▶ TASK STATEMENT
Can you rewrite the entries below with each "chart" changed to "graph" and nothing else altered? Leave the pictures out of your version.

==== INPUT FOR THIS TASK ====

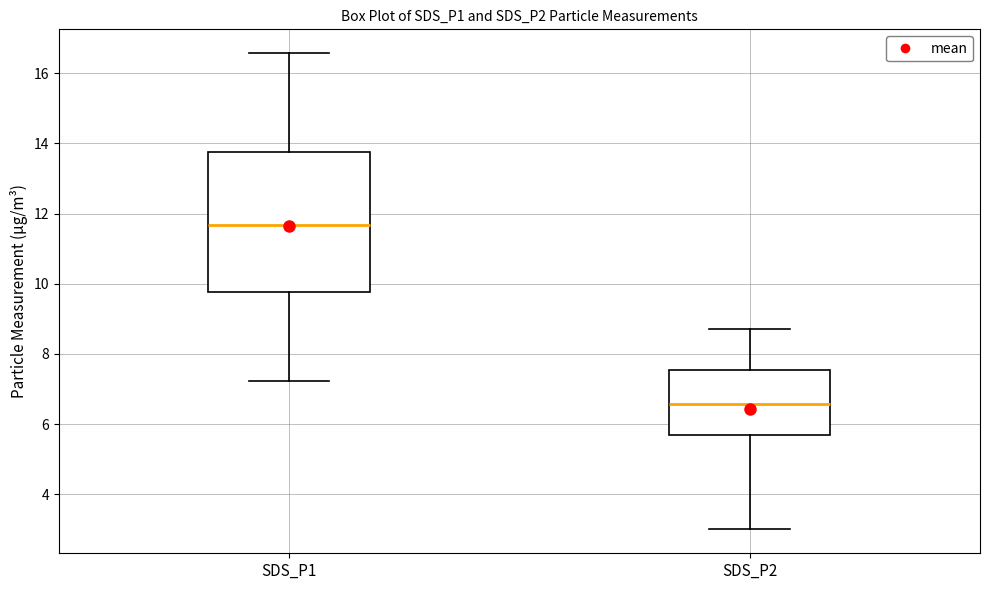

Comparing the boxes themselves (not the whiskers), which one is the tallest?

SDS_P1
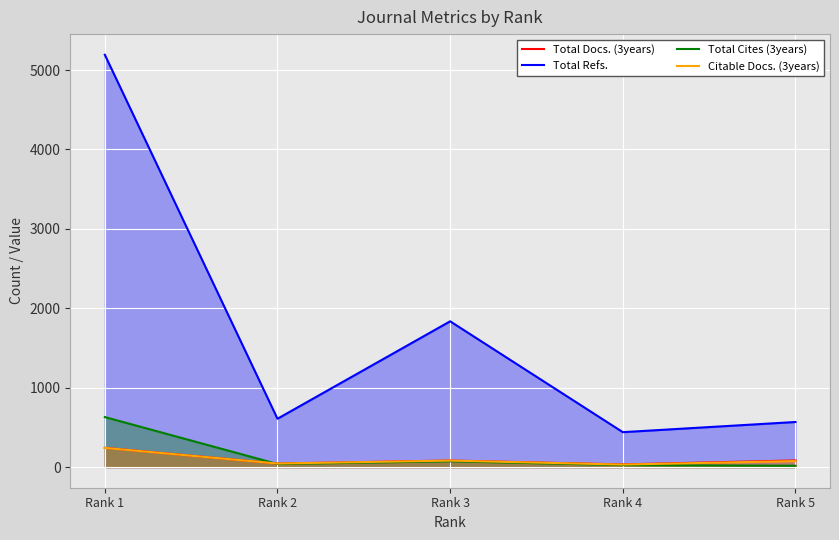

How many lines are shown in the chart?

4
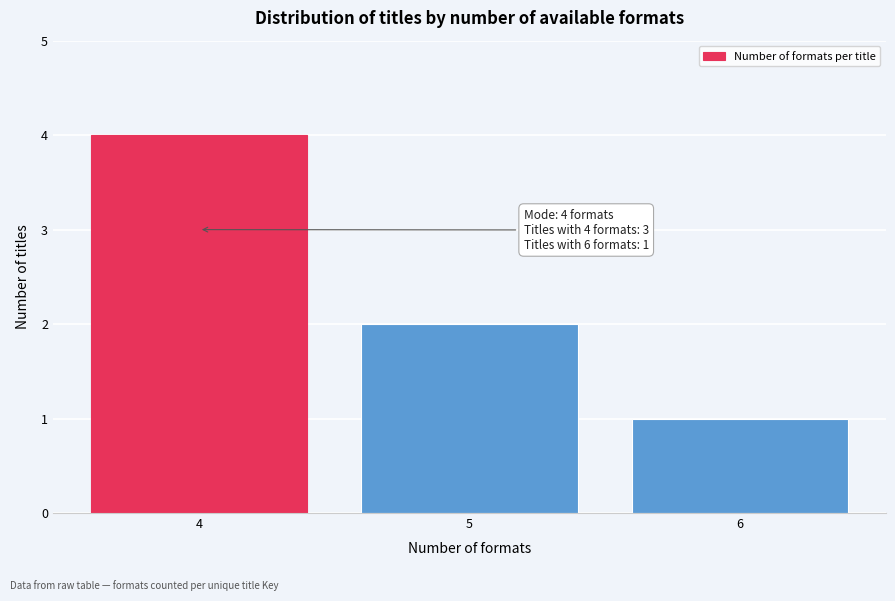

Reading left to right, what are all the values shown in this chart?

4=4	5=2	6=1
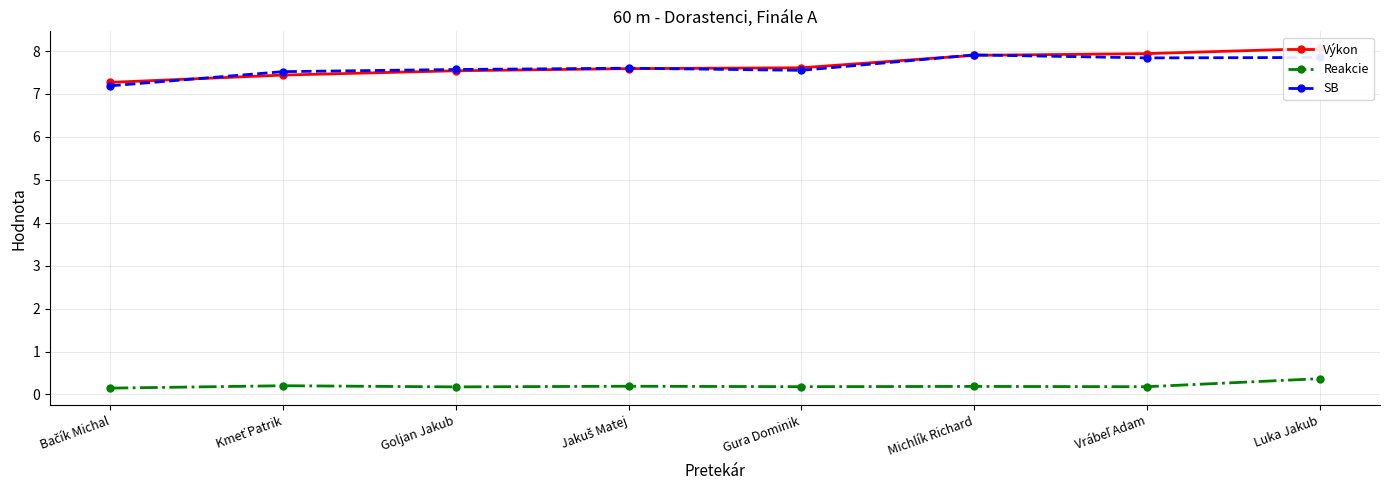

What position from the right is Vrábeľ Adam?

2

====

▶ SOLUTION TO THIS TASK
Comparing the boxes themselves (not the whiskers), which one is the tallest?

SDS_P1

How many lines are shown in the graph?

4

Reading left to right, what are all the values shown in this graph?

4=4	5=2	6=1

What position from the right is Vrábeľ Adam?

2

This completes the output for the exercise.